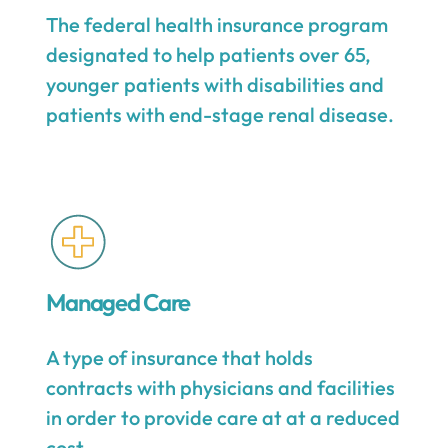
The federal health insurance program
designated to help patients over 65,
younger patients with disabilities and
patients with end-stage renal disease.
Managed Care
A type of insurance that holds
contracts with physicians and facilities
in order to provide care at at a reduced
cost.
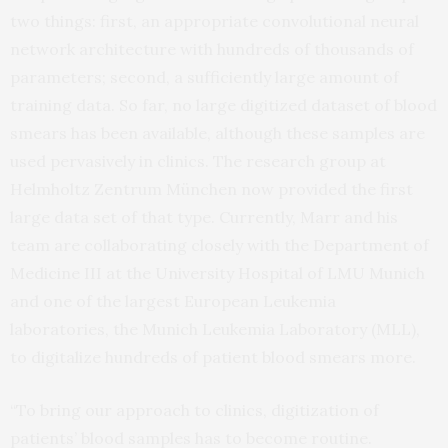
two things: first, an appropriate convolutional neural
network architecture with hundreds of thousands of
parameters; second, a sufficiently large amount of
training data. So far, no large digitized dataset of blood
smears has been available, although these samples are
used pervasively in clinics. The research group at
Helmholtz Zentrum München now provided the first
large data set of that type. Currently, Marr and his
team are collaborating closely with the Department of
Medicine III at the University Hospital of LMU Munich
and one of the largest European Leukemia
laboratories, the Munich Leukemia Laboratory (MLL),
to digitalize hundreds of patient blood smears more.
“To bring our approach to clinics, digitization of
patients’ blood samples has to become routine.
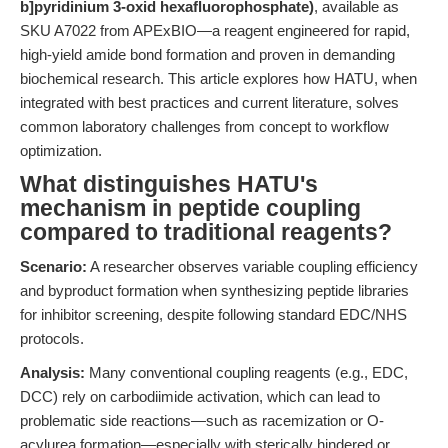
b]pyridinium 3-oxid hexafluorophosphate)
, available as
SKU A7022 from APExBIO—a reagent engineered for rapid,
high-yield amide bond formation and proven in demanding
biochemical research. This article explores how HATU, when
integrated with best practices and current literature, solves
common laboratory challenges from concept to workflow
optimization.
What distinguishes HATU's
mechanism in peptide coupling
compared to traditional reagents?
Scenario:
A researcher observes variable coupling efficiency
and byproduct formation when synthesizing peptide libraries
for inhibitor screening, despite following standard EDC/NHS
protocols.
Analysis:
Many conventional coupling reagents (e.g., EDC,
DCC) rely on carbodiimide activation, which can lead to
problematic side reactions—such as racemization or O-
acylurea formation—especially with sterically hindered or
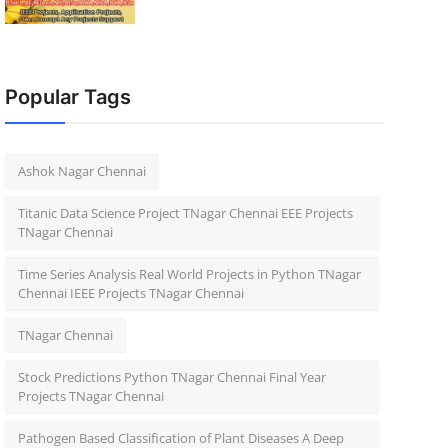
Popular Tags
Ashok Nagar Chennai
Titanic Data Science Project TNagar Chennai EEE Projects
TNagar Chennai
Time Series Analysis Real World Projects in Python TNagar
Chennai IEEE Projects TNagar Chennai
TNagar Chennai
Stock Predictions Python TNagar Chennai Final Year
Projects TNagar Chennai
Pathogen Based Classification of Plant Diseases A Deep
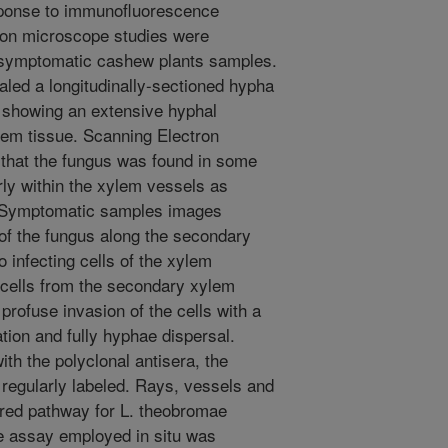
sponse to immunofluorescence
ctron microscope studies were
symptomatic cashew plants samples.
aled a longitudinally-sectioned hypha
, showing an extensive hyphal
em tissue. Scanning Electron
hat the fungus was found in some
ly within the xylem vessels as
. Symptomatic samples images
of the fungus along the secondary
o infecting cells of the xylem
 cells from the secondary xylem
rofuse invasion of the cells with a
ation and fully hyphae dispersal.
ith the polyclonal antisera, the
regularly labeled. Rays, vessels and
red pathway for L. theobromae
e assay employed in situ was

-.-.-

(WORK INSTRUCTION) None of the pictures should be copied, but every record above must be returned exactly.

(ANSWER TO THE EXERCISE)
The federal health insurance program
designated to help patients over 65,
younger patients with disabilities and
patients with end-stage renal disease.
Managed Care
A type of insurance that holds
contracts with physicians and facilities
in order to provide care at at a reduced
cost.
two things: first, an appropriate convolutional neural
network architecture with hundreds of thousands of
parameters; second, a sufficiently large amount of
training data. So far, no large digitized dataset of blood
smears has been available, although these samples are
used pervasively in clinics. The research group at
Helmholtz Zentrum München now provided the first
large data set of that type. Currently, Marr and his
team are collaborating closely with the Department of
Medicine III at the University Hospital of LMU Munich
and one of the largest European Leukemia
laboratories, the Munich Leukemia Laboratory (MLL),
to digitalize hundreds of patient blood smears more.
“To bring our approach to clinics, digitization of
patients’ blood samples has to become routine.
b]pyridinium 3-oxid hexafluorophosphate)
, available as
SKU A7022 from APExBIO—a reagent engineered for rapid,
high-yield amide bond formation and proven in demanding
biochemical research. This article explores how HATU, when
integrated with best practices and current literature, solves
common laboratory challenges from concept to workflow
optimization.
What distinguishes HATU's
mechanism in peptide coupling
compared to traditional reagents?
Scenario:
A researcher observes variable coupling efficiency
and byproduct formation when synthesizing peptide libraries
for inhibitor screening, despite following standard EDC/NHS
protocols.
Analysis:
Many conventional coupling reagents (e.g., EDC,
DCC) rely on carbodiimide activation, which can lead to
problematic side reactions—such as racemization or O-
acylurea formation—especially with sterically hindered or
Popular Tags
Ashok Nagar Chennai
Titanic Data Science Project TNagar Chennai EEE Projects
TNagar Chennai
Time Series Analysis Real World Projects in Python TNagar
Chennai IEEE Projects TNagar Chennai
TNagar Chennai
Stock Predictions Python TNagar Chennai Final Year
Projects TNagar Chennai
Pathogen Based Classification of Plant Diseases A Deep
sponse to immunofluorescence
ctron microscope studies were
symptomatic cashew plants samples.
aled a longitudinally-sectioned hypha
, showing an extensive hyphal
em tissue. Scanning Electron
hat the fungus was found in some
ly within the xylem vessels as
. Symptomatic samples images
of the fungus along the secondary
o infecting cells of the xylem
 cells from the secondary xylem
rofuse invasion of the cells with a
ation and fully hyphae dispersal.
ith the polyclonal antisera, the
regularly labeled. Rays, vessels and
red pathway for L. theobromae
e assay employed in situ was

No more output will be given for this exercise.